Kini hanya tersisa Anres dan Shena saja. Jam sudah menunjukkan pukul setengah sepuluh malam. Grab pesanan Shena juga sudah sedari tadi menunggu di tempat ia menuruni Shena.
"Makasih udah bantuin gue, Res. Tanpa lo mungkin gue udah tamat tadi!"
"Jangan bahas ini dulu. Gue anter lo pulang sekarang. Nanti, Kakak lo khawatir lagi," ucap Anres.
Shena memandang wajah Anres dengan seksama. Cowok yang selama ini ia perlakuan dengan berbagai macam rasa, justru menjadi cowok yang selalu ada di saat Shena dalam bahaya.
Kalau bukan karena ancaman Bram. Mungkin sejak dulu Shena sudah melihat perjuangan Anres. Namun, kali ini mungkin akan berbeda. Shena akan belajar membuka hati meski ia tahu Bram tidak akan tinggal diam setelah kejadian hari ini. Namun, selagi ada Anres di sisinya, Shena merasa aman.
"Lo mau kemana turun dari mobil, Shena Anindia Balqis?" tanya Anres dengan penuh penekanan.
"Bapak grab udah nungguin gue di sana," tunjuk Shena sembari memberi kode kepada bapak grab itu untuk segera ke arahnya.
"Gue anterin lo pulang ke rumah."
"Terus grabnya?"
"Suruh pulang lah."
"Ayo neng, naik," ucap bapak grab itu.
"Maaf ya, Pak. Shena emang selalu nyusahin. Ini buat ongkos bapak. Shena biar saya yang anter. Makasih, Pak, sudah mengantar calon pacar saya. Hati-hati."
Anres memberikan uang pecahan seratus ribu kepada bapak grab itu tanpa kembalian. Hitung bolak-balik bensinnya.
Anres membuka jaket jeansnya kemudian memakaikannya kepada Shena. Seketika, jantung Shena berdebar hebat. Kalau keseringan di perlakukan romantis seperti ini, bisa-bisa jantung Shena copot.
"Setelah dua tahun. Lo senyum juga sama gue. Silahkan masuk tuan putri," ucap Anres mempersilahkan Shena masuk ke dalam mobil, lalu menutup pintu mobil dengan pelan.
Di dalam mobil Shena menyembunyikan tangannya yang sedikit terluka dan memar. Namun, Anres bukannya tidak tahu dengan kondisi tangannya, hanya saja ia sedang mencari toserba untuk membeli sesuatu.

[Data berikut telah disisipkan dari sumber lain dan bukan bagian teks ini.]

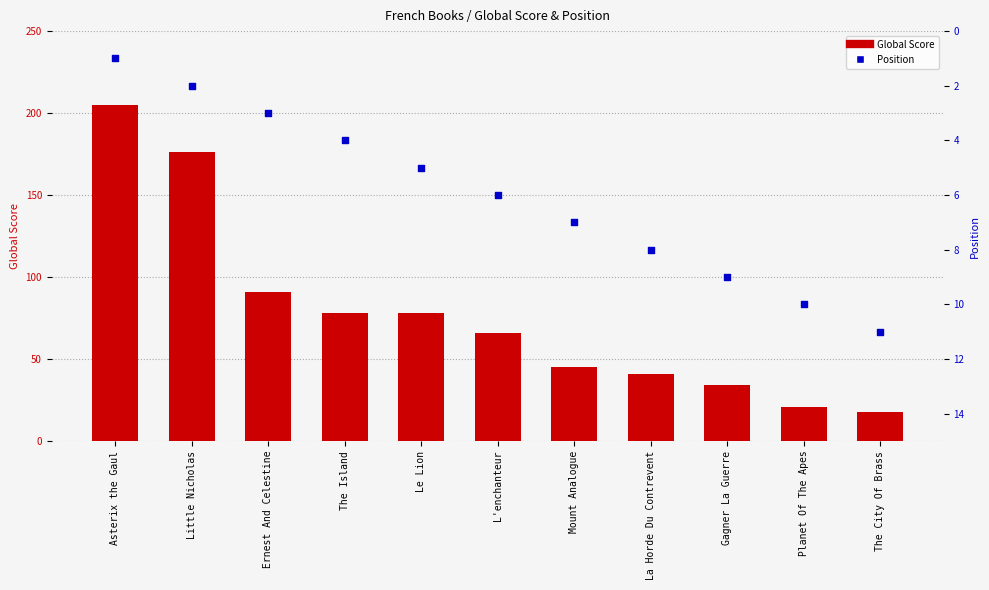

At which category is the sum across all series the highest?

Asterix the Gaul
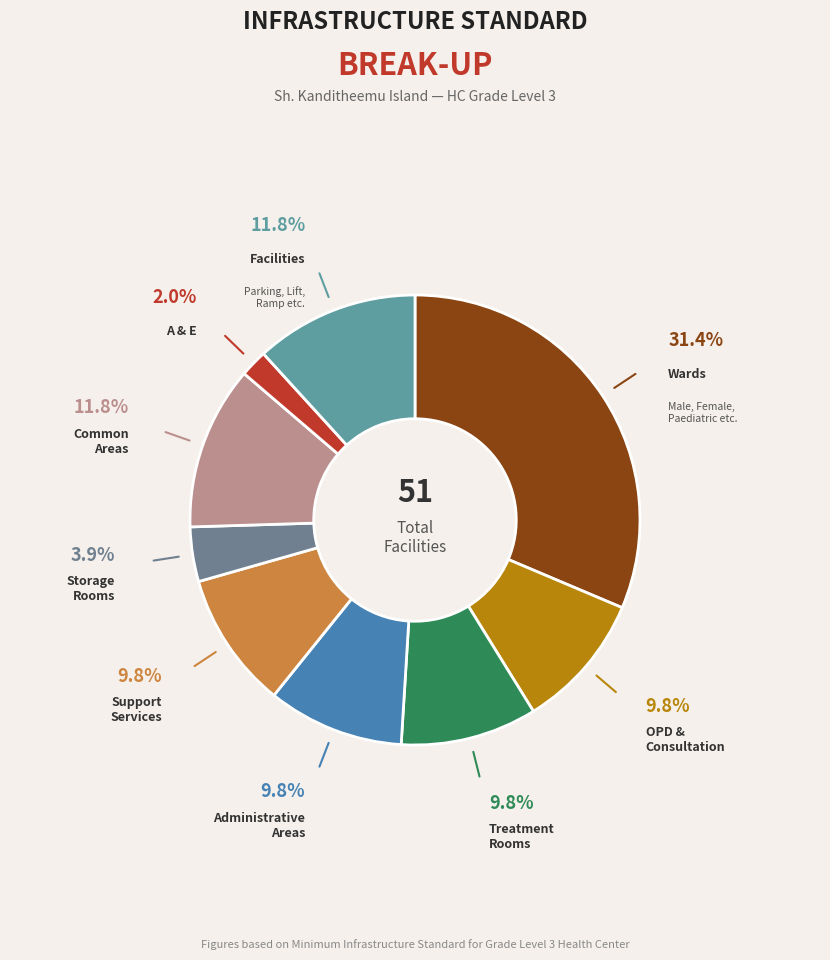

How many segments does this pie chart have?

9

Akhirnya, mereka berhenti di salah satu toserba di pinggir jalan pusat kota. Anres keluar dari mobil untuk membelikannya obat oles untuk tangan Shena.
"Jangan kemana-mana, Shen," pinta Anres.
Shena mengangguk dan benar saja saat Shena ingin keluar untuk mencari udara segar, pintu mobil tertutup rapat alias terkunci. Anres benar-benar tidak membiarkannya keluar.